The idea is to obtain an abstract representation of laws that would make it easier to extract the rules and obligations defined in the text and understand what are the entities responsible for compliance, highlight patterns of similarity across industries, differences between public and private responsibilities, or even identify parts that are unclear.

Challenges

Working with laws and regulations adds a few levels of difficulties to the analysis:

Language parsing and tokenization are made harder by the use of formatting, abbreviations, and references that are specific to legal documents.
The vocabulary is relatively limited and very specialized, but the interpretation is highly sensitive to the context and there are no industry-specific pre-trained models that incorporate semantic analysis.
The syntax of sentences is often complex and non-linear, making information extraction more difficult.

Extract from the Accessibility for Ontarians with Disabilities Act (AODA) — bullet points, references and general formatting break out-of-the=box tokenizations algorithms.

Framework

To overcome these challenges, and in absence of a labelled set, instead of training a single model, we developed a methodology that combines a rule-based system with elements of a standard NLP pipeline and unsupervised ML to define a framework for analysis that can be generalized to various domains.

Modules in the NLP pipeline that are relevant to the framework are:

Tokenizer: splits a document into units called tokens and at the same time throws away non-informative characters like spaces and punctuation.
Lemmatizer: reduces inflectional forms and map words to their dictionary form.
Parts-of-speech tagger: assigns each token to a group of words that have similar grammatical properties (Parts Of Speech)
Dependency parser: identify the grammatical structure of the sentence by identifying head words and words which modify those heads, building a tree of grammatical dependencies.

Within this framework, our goals are to extract information in terms of the rules defined in the legislation, the entities that are responsible for compliance, and organize rules into homogeneous groups.

In order to test this approach, we produced a Proof Of Concept based on the Accessibility for Ontarians with Disabilities Act (AODA) — a bill passed in 2005 that defines rules and requirements for accessibility, and sets out processes for eliminating barriers for people with disabilities in Ontario.

Rules extraction

Our first objective is to automate the process of scanning the text of a law and extracting sentences that define a rule. In the context of AODA, we’re particularly interested in burdens — i.e. requirements or obligations that organizations have to comply with.

Problems to work on.
1. In the article on analyzing legislation, which module of the NLP pipeline builds a tree of grammatical dependencies?
2. Extend the article on analyzing legislation, picking up after its final sentence.

Transcribed page text
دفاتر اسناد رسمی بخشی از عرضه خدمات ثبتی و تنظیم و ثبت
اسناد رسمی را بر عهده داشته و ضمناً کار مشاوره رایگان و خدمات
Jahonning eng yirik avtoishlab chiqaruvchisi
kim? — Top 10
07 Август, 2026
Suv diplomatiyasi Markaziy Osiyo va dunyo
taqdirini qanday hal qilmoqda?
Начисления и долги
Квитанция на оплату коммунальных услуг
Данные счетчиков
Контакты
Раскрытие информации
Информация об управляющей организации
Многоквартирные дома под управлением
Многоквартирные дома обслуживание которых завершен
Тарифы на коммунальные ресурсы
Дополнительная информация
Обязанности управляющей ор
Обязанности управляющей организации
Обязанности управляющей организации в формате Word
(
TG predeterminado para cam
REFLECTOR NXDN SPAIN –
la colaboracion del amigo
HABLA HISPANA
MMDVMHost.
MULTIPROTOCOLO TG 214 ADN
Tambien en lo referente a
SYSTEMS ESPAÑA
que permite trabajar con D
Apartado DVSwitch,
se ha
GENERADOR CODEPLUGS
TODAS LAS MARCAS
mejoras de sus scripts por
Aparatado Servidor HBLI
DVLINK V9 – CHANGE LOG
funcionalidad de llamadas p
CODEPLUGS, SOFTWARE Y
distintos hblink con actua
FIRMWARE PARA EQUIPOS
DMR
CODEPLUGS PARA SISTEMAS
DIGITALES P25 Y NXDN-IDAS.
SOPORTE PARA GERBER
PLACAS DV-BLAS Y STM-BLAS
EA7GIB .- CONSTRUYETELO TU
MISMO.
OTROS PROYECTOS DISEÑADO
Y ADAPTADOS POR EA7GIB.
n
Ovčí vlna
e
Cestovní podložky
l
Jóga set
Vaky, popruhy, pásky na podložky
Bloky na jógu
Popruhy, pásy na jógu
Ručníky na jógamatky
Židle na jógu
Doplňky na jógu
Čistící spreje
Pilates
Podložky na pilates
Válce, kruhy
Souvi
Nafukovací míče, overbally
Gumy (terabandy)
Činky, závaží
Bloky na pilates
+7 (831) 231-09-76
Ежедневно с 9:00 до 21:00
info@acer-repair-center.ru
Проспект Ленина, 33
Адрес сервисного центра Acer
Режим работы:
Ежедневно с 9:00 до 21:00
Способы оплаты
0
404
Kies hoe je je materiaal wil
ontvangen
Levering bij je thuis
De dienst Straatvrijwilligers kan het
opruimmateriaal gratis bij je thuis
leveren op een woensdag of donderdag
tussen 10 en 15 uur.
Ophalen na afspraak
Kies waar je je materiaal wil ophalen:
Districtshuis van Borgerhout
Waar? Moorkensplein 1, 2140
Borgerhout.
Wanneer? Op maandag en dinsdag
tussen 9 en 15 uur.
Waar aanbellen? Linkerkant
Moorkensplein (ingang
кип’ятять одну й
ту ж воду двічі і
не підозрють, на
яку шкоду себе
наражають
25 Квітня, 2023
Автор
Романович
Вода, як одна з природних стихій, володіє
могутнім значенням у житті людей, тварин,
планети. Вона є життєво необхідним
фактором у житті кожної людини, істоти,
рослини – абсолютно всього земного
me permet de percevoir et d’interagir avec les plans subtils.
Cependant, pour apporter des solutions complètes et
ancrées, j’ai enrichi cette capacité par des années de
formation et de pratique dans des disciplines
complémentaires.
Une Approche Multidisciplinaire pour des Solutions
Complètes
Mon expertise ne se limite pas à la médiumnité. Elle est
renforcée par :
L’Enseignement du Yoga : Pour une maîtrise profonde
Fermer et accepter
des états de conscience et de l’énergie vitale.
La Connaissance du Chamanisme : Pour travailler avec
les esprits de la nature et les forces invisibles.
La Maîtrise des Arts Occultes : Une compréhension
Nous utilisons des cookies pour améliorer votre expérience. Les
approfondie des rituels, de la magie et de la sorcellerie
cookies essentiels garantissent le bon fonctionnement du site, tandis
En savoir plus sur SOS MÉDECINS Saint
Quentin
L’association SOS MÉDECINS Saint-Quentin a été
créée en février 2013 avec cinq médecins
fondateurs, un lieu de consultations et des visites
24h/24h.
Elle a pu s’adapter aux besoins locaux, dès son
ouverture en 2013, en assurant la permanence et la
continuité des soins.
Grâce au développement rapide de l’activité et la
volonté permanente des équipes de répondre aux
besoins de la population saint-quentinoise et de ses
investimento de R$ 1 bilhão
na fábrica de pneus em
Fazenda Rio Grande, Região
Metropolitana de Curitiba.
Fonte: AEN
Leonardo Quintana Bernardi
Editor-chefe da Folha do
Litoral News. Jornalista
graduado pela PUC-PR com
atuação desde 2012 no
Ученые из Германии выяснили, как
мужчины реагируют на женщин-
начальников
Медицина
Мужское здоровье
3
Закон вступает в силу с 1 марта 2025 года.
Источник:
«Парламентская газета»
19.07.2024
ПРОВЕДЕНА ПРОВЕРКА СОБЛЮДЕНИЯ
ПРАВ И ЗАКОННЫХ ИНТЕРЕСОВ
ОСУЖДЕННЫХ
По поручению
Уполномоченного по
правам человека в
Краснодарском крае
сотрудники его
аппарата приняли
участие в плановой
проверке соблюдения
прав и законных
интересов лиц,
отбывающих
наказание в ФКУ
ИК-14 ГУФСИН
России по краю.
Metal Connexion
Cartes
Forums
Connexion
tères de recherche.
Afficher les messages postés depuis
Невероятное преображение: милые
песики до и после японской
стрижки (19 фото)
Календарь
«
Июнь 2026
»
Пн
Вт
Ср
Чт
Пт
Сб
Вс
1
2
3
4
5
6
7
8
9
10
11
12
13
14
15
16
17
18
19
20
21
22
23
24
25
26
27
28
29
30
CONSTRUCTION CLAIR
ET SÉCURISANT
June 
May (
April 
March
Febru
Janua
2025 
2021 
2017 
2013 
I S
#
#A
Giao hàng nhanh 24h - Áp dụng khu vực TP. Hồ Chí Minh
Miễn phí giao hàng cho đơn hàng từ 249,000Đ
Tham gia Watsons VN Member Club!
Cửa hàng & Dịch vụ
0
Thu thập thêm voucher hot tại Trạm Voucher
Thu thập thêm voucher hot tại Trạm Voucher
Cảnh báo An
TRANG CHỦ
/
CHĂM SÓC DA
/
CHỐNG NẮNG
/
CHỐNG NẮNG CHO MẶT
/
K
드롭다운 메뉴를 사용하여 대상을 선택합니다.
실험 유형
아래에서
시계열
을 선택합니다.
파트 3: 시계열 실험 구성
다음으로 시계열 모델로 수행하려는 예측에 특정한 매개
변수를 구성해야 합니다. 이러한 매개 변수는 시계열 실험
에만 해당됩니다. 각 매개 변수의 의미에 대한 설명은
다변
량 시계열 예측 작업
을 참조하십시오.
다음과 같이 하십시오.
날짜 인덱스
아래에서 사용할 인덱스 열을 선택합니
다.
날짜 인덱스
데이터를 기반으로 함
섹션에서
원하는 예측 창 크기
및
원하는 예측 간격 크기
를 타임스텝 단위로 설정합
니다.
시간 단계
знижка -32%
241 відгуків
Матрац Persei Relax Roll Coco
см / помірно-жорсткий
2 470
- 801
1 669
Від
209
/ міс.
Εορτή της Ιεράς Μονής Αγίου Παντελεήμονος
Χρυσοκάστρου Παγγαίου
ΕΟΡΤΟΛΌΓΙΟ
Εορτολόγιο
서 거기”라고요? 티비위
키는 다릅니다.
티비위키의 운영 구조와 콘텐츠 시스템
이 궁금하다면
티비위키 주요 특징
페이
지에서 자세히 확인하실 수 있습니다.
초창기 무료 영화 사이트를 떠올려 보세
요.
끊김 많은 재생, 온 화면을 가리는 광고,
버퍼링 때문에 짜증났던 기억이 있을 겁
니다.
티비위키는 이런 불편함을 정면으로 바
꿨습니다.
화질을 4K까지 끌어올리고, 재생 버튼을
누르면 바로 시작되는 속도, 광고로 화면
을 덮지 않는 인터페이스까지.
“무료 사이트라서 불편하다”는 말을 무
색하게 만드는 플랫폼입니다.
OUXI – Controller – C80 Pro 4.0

Answers per task.
1. The dependency parser.

2.
To get around the problem of not having a labelled set to train on, we build a lightweight ontology and identify the verbs that express a rule or obligation. This can be done by querying WordNet for synonyms of verbs that express obligations, e.g. shall, must, oblige etc. Sentences that contain one of these verbs are labelled as burdens.

This is a coarse classification rule, but in this case the fact that sentences follow a well defined template and have a somewhat limited vocabulary, works in our favour. On AODA, it achieves .89 overall accuracy and .97 recall on burdens.

Subjects extraction

The next step is to identify the entities responsible for complying with the burdens extracted. This is equivalent to identify the grammatical subject of the sentences, where the subject is the word or phrase that indicates who or what performs the action of the verb.

The dependency parser can be used to identify the token that acts as the subject of the verb. However, the parser alone won’t be enough to identify the subject when it’s a phrase. Here’s an example:

Obligated organizations that are school boards or educational or training institutions shall keep record of the training provided.

In this sentence, the subject is the phrase obligated organizations that are school boards or educational or training institutions, but the dependency parser only tags organizations as the noun subject (nsubj).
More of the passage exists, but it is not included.